→ What you will do: Can you lay out every line of the items below as a Markdown table with two columns, "Row" for a running row number and "Line" for the line itself, leaving out any blank lines?
-- Input rows start --
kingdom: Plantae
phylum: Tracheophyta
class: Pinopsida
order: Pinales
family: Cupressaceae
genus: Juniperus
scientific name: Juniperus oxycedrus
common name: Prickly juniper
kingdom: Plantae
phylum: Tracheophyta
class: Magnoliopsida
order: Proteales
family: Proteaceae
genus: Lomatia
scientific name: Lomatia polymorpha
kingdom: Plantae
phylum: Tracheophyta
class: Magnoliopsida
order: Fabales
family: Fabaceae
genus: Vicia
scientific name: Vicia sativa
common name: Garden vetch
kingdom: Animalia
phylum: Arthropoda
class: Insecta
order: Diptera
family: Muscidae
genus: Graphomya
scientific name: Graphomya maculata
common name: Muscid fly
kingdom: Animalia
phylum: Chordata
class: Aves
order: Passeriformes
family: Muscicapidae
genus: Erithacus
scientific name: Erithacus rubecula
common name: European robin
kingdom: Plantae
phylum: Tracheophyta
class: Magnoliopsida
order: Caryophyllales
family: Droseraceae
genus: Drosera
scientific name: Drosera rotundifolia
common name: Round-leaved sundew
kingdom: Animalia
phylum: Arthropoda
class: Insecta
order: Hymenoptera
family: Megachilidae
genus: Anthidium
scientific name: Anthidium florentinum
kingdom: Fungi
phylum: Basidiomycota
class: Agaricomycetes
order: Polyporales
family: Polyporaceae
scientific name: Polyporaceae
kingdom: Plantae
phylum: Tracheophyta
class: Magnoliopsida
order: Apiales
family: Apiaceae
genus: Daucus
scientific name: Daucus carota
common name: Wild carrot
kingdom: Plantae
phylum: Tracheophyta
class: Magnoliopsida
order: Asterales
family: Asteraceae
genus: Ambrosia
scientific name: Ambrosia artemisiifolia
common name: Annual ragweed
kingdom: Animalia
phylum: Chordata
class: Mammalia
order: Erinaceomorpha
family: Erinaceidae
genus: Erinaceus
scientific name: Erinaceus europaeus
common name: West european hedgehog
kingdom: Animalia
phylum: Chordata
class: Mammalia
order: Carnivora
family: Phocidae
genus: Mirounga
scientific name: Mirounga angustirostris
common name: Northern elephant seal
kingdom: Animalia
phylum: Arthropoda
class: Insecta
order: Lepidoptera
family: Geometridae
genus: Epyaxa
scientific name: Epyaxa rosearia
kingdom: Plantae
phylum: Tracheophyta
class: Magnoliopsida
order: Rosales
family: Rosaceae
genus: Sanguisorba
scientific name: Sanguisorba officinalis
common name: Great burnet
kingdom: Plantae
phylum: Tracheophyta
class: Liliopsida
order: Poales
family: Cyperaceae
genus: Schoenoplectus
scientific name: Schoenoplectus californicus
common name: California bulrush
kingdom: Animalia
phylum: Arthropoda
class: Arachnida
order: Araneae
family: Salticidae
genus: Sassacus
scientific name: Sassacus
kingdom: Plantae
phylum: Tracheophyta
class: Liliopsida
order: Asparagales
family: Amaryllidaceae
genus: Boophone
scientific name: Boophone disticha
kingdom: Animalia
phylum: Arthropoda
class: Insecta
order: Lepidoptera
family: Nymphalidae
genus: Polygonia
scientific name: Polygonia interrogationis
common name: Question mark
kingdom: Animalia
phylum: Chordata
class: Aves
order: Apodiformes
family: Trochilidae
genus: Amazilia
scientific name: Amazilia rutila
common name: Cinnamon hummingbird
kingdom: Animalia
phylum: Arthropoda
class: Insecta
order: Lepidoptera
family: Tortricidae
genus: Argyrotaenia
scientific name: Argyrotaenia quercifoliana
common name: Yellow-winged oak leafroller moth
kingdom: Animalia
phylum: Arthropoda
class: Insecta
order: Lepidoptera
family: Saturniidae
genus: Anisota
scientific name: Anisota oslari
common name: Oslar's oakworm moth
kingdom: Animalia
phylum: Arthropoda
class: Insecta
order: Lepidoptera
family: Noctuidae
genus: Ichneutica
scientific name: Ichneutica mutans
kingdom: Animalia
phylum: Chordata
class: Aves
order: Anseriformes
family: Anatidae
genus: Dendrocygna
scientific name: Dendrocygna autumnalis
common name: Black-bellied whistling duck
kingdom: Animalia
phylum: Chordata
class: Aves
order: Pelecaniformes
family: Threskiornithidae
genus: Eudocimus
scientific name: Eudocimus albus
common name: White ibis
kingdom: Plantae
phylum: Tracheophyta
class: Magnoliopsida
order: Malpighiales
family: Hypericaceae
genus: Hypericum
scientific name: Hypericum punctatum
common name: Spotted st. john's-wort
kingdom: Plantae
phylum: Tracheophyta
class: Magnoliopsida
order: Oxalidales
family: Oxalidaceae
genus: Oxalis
-- Input rows end --
→ Result of this task:
| Row | Line |
|---|---|
| 1 | kingdom: Plantae |
| 2 | phylum: Tracheophyta |
| 3 | class: Pinopsida |
| 4 | order: Pinales |
| 5 | family: Cupressaceae |
| 6 | genus: Juniperus |
| 7 | scientific name: Juniperus oxycedrus |
| 8 | common name: Prickly juniper |
| 9 | kingdom: Plantae |
| 10 | phylum: Tracheophyta |
| 11 | class: Magnoliopsida |
| 12 | order: Proteales |
| 13 | family: Proteaceae |
| 14 | genus: Lomatia |
| 15 | scientific name: Lomatia polymorpha |
| 16 | kingdom: Plantae |
| 17 | phylum: Tracheophyta |
| 18 | class: Magnoliopsida |
| 19 | order: Fabales |
| 20 | family: Fabaceae |
| 21 | genus: Vicia |
| 22 | scientific name: Vicia sativa |
| 23 | common name: Garden vetch |
| 24 | kingdom: Animalia |
| 25 | phylum: Arthropoda |
| 26 | class: Insecta |
| 27 | order: Diptera |
| 28 | family: Muscidae |
| 29 | genus: Graphomya |
| 30 | scientific name: Graphomya maculata |
| 31 | common name: Muscid fly |
| 32 | kingdom: Animalia |
| 33 | phylum: Chordata |
| 34 | class: Aves |
| 35 | order: Passeriformes |
| 36 | family: Muscicapidae |
| 37 | genus: Erithacus |
| 38 | scientific name: Erithacus rubecula |
| 39 | common name: European robin |
| 40 | kingdom: Plantae |
| 41 | phylum: Tracheophyta |
| 42 | class: Magnoliopsida |
| 43 | order: Caryophyllales |
| 44 | family: Droseraceae |
| 45 | genus: Drosera |
| 46 | scientific name: Drosera rotundifolia |
| 47 | common name: Round-leaved sundew |
| 48 | kingdom: Animalia |
| 49 | phylum: Arthropoda |
| 50 | class: Insecta |
| 51 | order: Hymenoptera |
| 52 | family: Megachilidae |
| 53 | genus: Anthidium |
| 54 | scientific name: Anthidium florentinum |
| 55 | kingdom: Fungi |
| 56 | phylum: Basidiomycota |
| 57 | class: Agaricomycetes |
| 58 | order: Polyporales |
| 59 | family: Polyporaceae |
| 60 | scientific name: Polyporaceae |
| 61 | kingdom: Plantae |
| 62 | phylum: Tracheophyta |
| 63 | class: Magnoliopsida |
| 64 | order: Apiales |
| 65 | family: Apiaceae |
| 66 | genus: Daucus |
| 67 | scientific name: Daucus carota |
| 68 | common name: Wild carrot |
| 69 | kingdom: Plantae |
| 70 | phylum: Tracheophyta |
| 71 | class: Magnoliopsida |
| 72 | order: Asterales |
| 73 | family: Asteraceae |
| 74 | genus: Ambrosia |
| 75 | scientific name: Ambrosia artemisiifolia |
| 76 | common name: Annual ragweed |
| 77 | kingdom: Animalia |
| 78 | phylum: Chordata |
| 79 | class: Mammalia |
| 80 | order: Erinaceomorpha |
| 81 | family: Erinaceidae |
| 82 | genus: Erinaceus |
| 83 | scientific name: Erinaceus europaeus |
| 84 | common name: West european hedgehog |
| 85 | kingdom: Animalia |
| 86 | phylum: Chordata |
| 87 | class: Mammalia |
| 88 | order: Carnivora |
| 89 | family: Phocidae |
| 90 | genus: Mirounga |
| 91 | scientific name: Mirounga angustirostris |
| 92 | common name: Northern elephant seal |
| 93 | kingdom: Animalia |
| 94 | phylum: Arthropoda |
| 95 | class: Insecta |
| 96 | order: Lepidoptera |
| 97 | family: Geometridae |
| 98 | genus: Epyaxa |
| 99 | scientific name: Epyaxa rosearia |
| 100 | kingdom: Plantae |
| 101 | phylum: Tracheophyta |
| 102 | class: Magnoliopsida |
| 103 | order: Rosales |
| 104 | family: Rosaceae |
| 105 | genus: Sanguisorba |
| 106 | scientific name: Sanguisorba officinalis |
| 107 | common name: Great burnet |
| 108 | kingdom: Plantae |
| 109 | phylum: Tracheophyta |
| 110 | class: Liliopsida |
| 111 | order: Poales |
| 112 | family: Cyperaceae |
| 113 | genus: Schoenoplectus |
| 114 | scientific name: Schoenoplectus californicus |
| 115 | common name: California bulrush |
| 116 | kingdom: Animalia |
| 117 | phylum: Arthropoda |
| 118 | class: Arachnida |
| 119 | order: Araneae |
| 120 | family: Salticidae |
| 121 | genus: Sassacus |
| 122 | scientific name: Sassacus |
| 123 | kingdom: Plantae |
| 124 | phylum: Tracheophyta |
| 125 | class: Liliopsida |
| 126 | order: Asparagales |
| 127 | family: Amaryllidaceae |
| 128 | genus: Boophone |
| 129 | scientific name: Boophone disticha |
| 130 | kingdom: Animalia |
| 131 | phylum: Arthropoda |
| 132 | class: Insecta |
| 133 | order: Lepidoptera |
| 134 | family: Nymphalidae |
| 135 | genus: Polygonia |
| 136 | scientific name: Polygonia interrogationis |
| 137 | common name: Question mark |
| 138 | kingdom: Animalia |
| 139 | phylum: Chordata |
| 140 | class: Aves |
| 141 | order: Apodiformes |
| 142 | family: Trochilidae |
| 143 | genus: Amazilia |
| 144 | scientific name: Amazilia rutila |
| 145 | common name: Cinnamon hummingbird |
| 146 | kingdom: Animalia |
| 147 | phylum: Arthropoda |
| 148 | class: Insecta |
| 149 | order: Lepidoptera |
| 150 | family: Tortricidae |
| 151 | genus: Argyrotaenia |
| 152 | scientific name: Argyrotaenia quercifoliana |
| 153 | common name: Yellow-winged oak leafroller moth |
| 154 | kingdom: Animalia |
| 155 | phylum: Arthropoda |
| 156 | class: Insecta |
| 157 | order: Lepidoptera |
| 158 | family: Saturniidae |
| 159 | genus: Anisota |
| 160 | scientific name: Anisota oslari |
| 161 | common name: Oslar's oakworm moth |
| 162 | kingdom: Animalia |
| 163 | phylum: Arthropoda |
| 164 | class: Insecta |
| 165 | order: Lepidoptera |
| 166 | family: Noctuidae |
| 167 | genus: Ichneutica |
| 168 | scientific name: Ichneutica mutans |
| 169 | kingdom: Animalia |
| 170 | phylum: Chordata |
| 171 | class: Aves |
| 172 | order: Anseriformes |
| 173 | family: Anatidae |
| 174 | genus: Dendrocygna |
| 175 | scientific name: Dendrocygna autumnalis |
| 176 | common name: Black-bellied whistling duck |
| 177 | kingdom: Animalia |
| 178 | phylum: Chordata |
| 179 | class: Aves |
| 180 | order: Pelecaniformes |
| 181 | family: Threskiornithidae |
| 182 | genus: Eudocimus |
| 183 | scientific name: Eudocimus albus |
| 184 | common name: White ibis |
| 185 | kingdom: Plantae |
| 186 | phylum: Tracheophyta |
| 187 | class: Magnoliopsida |
| 188 | order: Malpighiales |
| 189 | family: Hypericaceae |
| 190 | genus: Hypericum |
| 191 | scientific name: Hypericum punctatum |
| 192 | common name: Spotted st. john's-wort |
| 193 | kingdom: Plantae |
| 194 | phylum: Tracheophyta |
| 195 | class: Magnoliopsida |
| 196 | order: Oxalidales |
| 197 | family: Oxalidaceae |
| 198 | genus: Oxalis |